Islington Mill is – to all extents and purposes – a community art centre in a housing estate in Salford. Except this particular Friday night the patrons it has attracted on look less like disenfranchised adolescents and more like misfits, misanthropists and cultural parasites. This is because SWAYS Records and Fat Out Til You Pass Out combined DNA and raised ‘The Human Beast’ from the gene pool; a creature of live music, non-live music and other miscellaneous debauchery.
Emperor Zero unleash proceedings with all the fervour of men condemned to death. There are back projections of, among other things, Michael J. Fox in Teen Wolf, Jack Nicholson in The Shining, and assorted anti-heroes of Gothic literature turned Hammer Horrors. It’s a triumph of pop culture knowledge and archive footage if nothing else. Their music is visceral and laced with malice. The single ‘Mental Health Café’ acts as a shining example of explosive psychopath pop.
The merchandise table is in a state of entropy; the universal phenomenon where all matter moves from relatively regimented order to chaos. It’s illustrative of things Human Beast on a wider scale; the cerebral mystery tour that is The Volkov Commanders are plying their trade in performance art with silver lame dresses and fishbowls. There’s a narrator talking alien philosophy. It’s treading the line between genius and Doctor Who villainy on a low budget.

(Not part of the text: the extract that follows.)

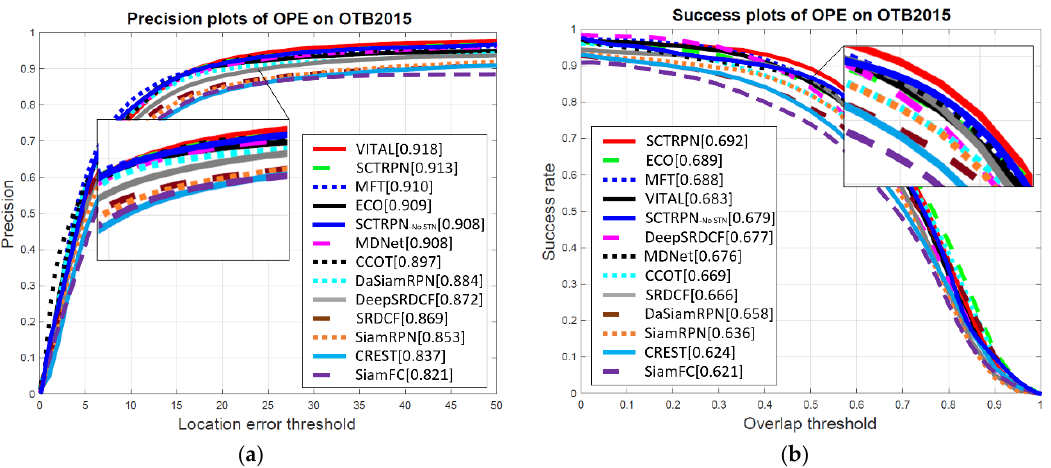
Figure 7. Precision and success plots show a comparison of our SCTRPN tracker with state-of-the-art trackers on the OTB2015 dataset. ( a ) Precision plots of OPE on OTB2015; ( b ) Success plots of OPE on OTB2015.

Naked on Drugs’ name is proving to be up to 50% accurate, and they’re both wearing clothes. One of them is even wearing flares. They play the sort of violent jazz with jarring, contorted rhythms that you’d expect from two men who don’t share the same mother tongue but share the same shirt. Though in comparison to their predecessors, Naked’s use of real human beings in their act means that they barely make a ripple in the relative pool of surreal.
The concluding phase sees Ghost Outfit on stage. As are a lot of other people within the white- washed, vaulted chamber. It’s a multi-pronged attack, with defiantly carefree melodies seeping through the cracks of a smog of roaring reverb. Gristly noise swells against pillars and bodies. People are on shoulders, people are splayed on the floor, and they’re still dancing when they turn the lights on.